By Dave Sims, Commodity News Service Canada

Winnipeg, February 14 – Prices for pinto beans in Western
Canada were hanging steady at 37.5 cents per pound. Navy beans
were also firm at 41 cents per pound.
Feed peas in Saskatchewan fell by 25 cents per pound last
week to a range of C$3.40-$6.60 a bushel.
Eston number one lentils have softened over the past month,
shedding two cents to fall to a range of 53 to 66 cents per
pound.
According to the latest information from Statistics Canada,

1.6 million tonnes of lentils were either exported or consumed
domestically in Canada in the first five months of 2016/17.
However, a report on the Alberta Pulse website notes this is
below last year’s total at this time of 1.7 million tonnes.

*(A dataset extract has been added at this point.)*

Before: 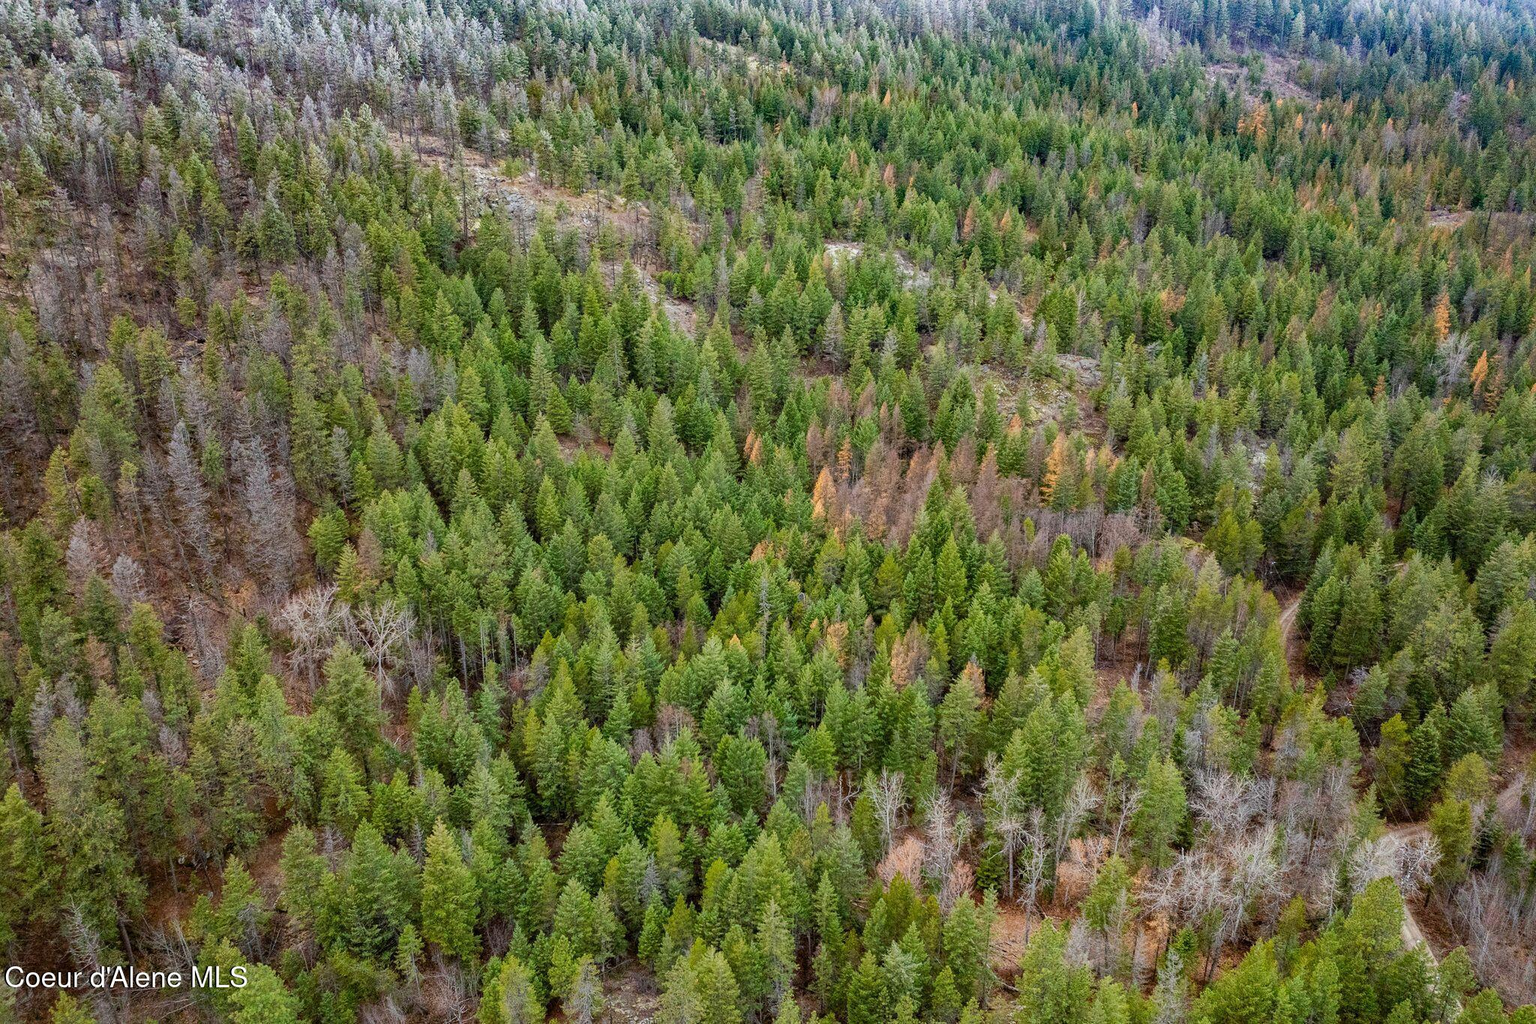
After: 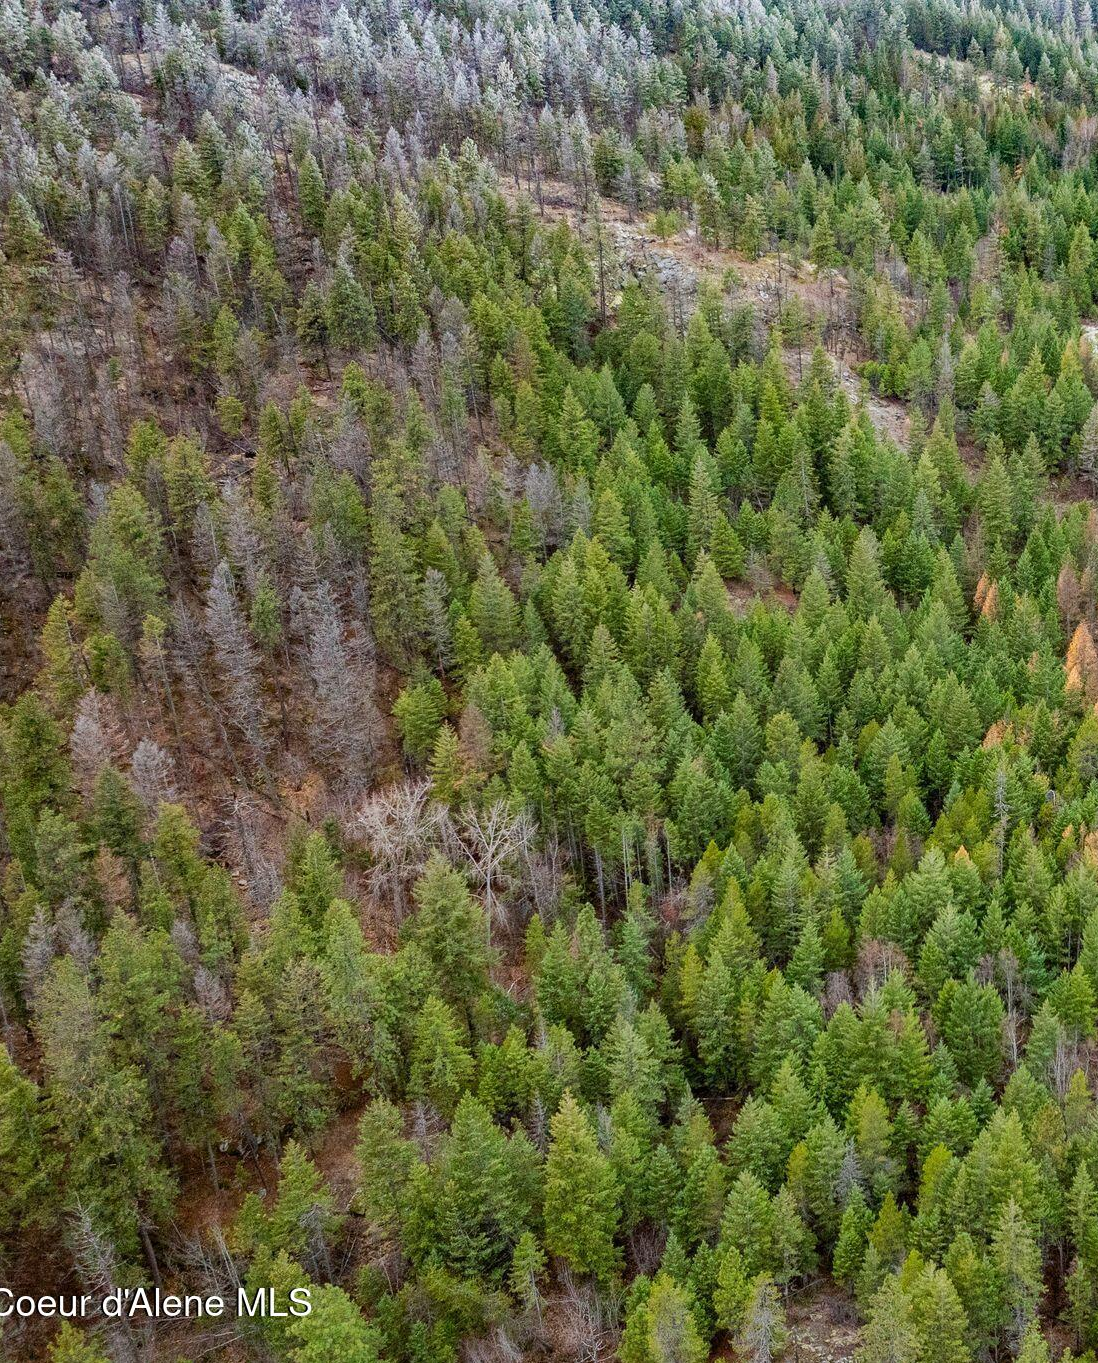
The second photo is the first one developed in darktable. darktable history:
crop: left 0.921%, right 45.464%, bottom 0.08%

A recent conference in Minot, North Dakota revealed some
interesting trends about the US pulse market. According to the
report on Agweek.com, pulses continue to grow in popularity
among northern US farmers. Good prices, consumer interest and a
favourable, dry climate are some of the reasons for their
popularity. The North Dakota State University Extension service
also found that dry edible beans are another crop that can be
profitable in much of the state. Currently lentils and chickpeas
tend to be grown in Western North Dakota due to disease issues
but the beans are another viable alternative.